That’s the question being posed by MP Korrawee Prissananantakul of the Bhumjaithai party.

The coalition partner supports entertainment complexes, a key part of the ruling Pheu Thai’s economic recovery plan. But it doesn’t want international companies to run the show and enjoy all the advantages.

At a meeting last week of the house and senate, Korrawee floated the idea of government-run casino resorts.

“Why doesn’t the government invest and operate [these casinos] on its own to earn the income and use the revenue to help the poor?” he asked. “[Then] all Thais would benefit from this policy, not only certain investors.”

Korrawee added that the investment should not be concentrated in major metropolitan areas, such as the capital city of Bangkok, but spread across Thailand to better share the wealth.

Cheng: Governments are not fit operators

Industry veteran and commentator Daniel Cheng dismissed the government-run model. He called it “simplistic and misaligned with the goal of boosting tourism and mimicking Singapore’s integrated resort model”.

As proof, he pointed to the Casino Filipino brand of gaming halls in the Philippines.
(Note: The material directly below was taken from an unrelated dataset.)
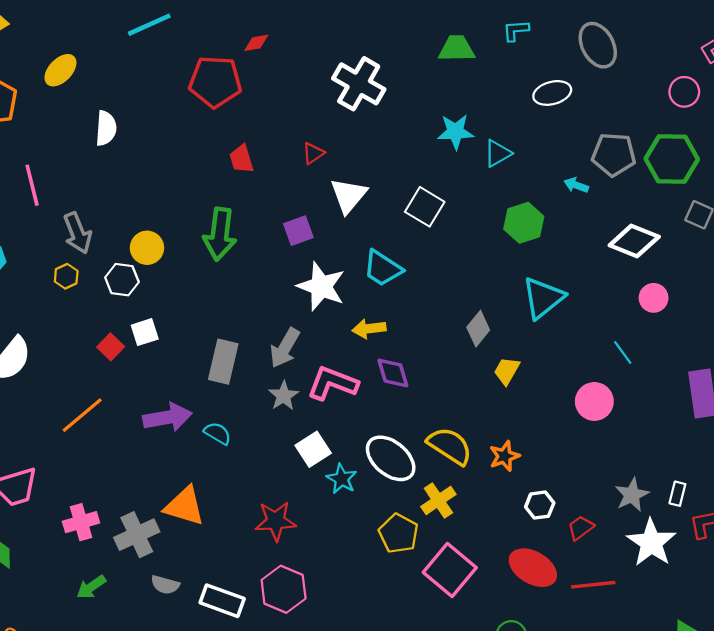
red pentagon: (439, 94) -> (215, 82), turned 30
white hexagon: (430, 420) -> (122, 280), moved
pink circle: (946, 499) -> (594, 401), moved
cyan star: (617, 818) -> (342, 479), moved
Owned and operated by the Philippine Amusement and Gaming Corporation (Pagcor), the casinos “struggled to compete with… sophisticated integrated resorts that attracted foreign tourist traffic,” Cheng wrote.

“This disparity ultimately contributed to the government’s decision to divest the Casino Filipino chain.”

He also argued that global operators have something governments don’t: experience and know-how. “Private operators are better equipped to meet market demands and drive innovation,” wrote Cheng.

Billions in projected revenues

In her inaugural policy address on 12 September, Thailand’s new prime minister, Paetongtarn Shinawatra, confirmed her support for entertainment complexes with gaming. The proposal ranked seventh on her 10-point list of “urgent policies” to lift the economy.

So far, four of Macau’s Big Six casino concessionaires have expressed interest in bidding on a Thai casino licence. They include the Las Vegas Sands Corporation, MGM Resorts International, Wynn Resorts and Galaxy Entertainment Group. Genting Berhad, Caesars Entertainment and Melco Resorts and Entertainment also could join the throng.

Their motivation is clear: a Thai Chamber of Commerce study says each of the proposed casinos could generate about 100bn baht (£2.3bn/€2.7bn/$3bn) in revenue per year.